With the passage of AB 890 the Nurse Practitioner may be able to practice independently once certain provisions have been met. All Nurse Practitioners will not meet the provisions outlined within AB 890 by January 1, 2023. Until those conditions are met, the Nurse Practitioner will continue to operate using Standardized Procedures, the mechanism for Nurse Practitioners to perform functions which would be considered the practice of medicine.
Per the statutory requirement in Business and Professions Code (BPC) section 2837.103 (a)(1)(D), the transition to practice must include a minimum of three (3) full-time equivalent years of practice or 4600 hours. Upon completion of the transition to practice, a nurse practitioner may practice in limited settings or organizations in which one or more physicians and surgeons practice with the nurse practitioner without standardized procedures.

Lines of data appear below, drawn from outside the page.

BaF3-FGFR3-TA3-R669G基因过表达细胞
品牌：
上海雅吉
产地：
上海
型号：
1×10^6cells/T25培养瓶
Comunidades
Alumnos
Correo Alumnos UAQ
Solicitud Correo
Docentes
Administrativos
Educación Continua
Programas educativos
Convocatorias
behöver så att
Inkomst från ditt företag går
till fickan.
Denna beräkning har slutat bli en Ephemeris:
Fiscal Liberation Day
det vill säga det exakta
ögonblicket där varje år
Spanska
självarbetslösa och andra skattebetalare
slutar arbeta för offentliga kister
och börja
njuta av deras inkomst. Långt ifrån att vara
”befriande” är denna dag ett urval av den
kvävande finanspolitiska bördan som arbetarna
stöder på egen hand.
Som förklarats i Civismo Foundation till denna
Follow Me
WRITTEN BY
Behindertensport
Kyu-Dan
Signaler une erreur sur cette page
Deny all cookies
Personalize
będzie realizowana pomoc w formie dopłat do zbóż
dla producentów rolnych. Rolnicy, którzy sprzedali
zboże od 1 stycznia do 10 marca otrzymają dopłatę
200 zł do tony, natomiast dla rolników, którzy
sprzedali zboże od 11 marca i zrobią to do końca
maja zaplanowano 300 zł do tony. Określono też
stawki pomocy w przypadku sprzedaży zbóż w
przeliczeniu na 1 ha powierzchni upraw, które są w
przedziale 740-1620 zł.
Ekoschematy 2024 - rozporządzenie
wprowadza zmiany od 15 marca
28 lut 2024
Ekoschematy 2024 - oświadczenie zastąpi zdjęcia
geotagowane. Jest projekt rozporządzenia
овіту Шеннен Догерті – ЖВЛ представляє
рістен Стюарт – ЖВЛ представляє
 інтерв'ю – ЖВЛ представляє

Additionally, in order for a nurse practitioner to expand their practice outside of those settings, a nurse practitioner must practice within the limits of their knowledge, experience, and national certification and have practiced in good standing for at least three (3) years after meeting the requirements to transition to practice. Furthermore, a nurse practitioner who is practicing outside of the limited settings outlined in BPC section 2837.103 shall consult and collaborate with other healing arts providers based on the clinical condition of the patient to whom health care is provided and establish a plan for referral of complex medical cases and emergencies to a physician and surgeon or other appropriate healing arts providers.
The Board is interested in moving forward with its duties to implement the bill efficiently and thoughtfully. Though the exact timeframes are not certain nor guaranteed, the Board expects that it will be able to take the necessary steps required by the legislature for implementation of AB 890 on or before January 1, 2023.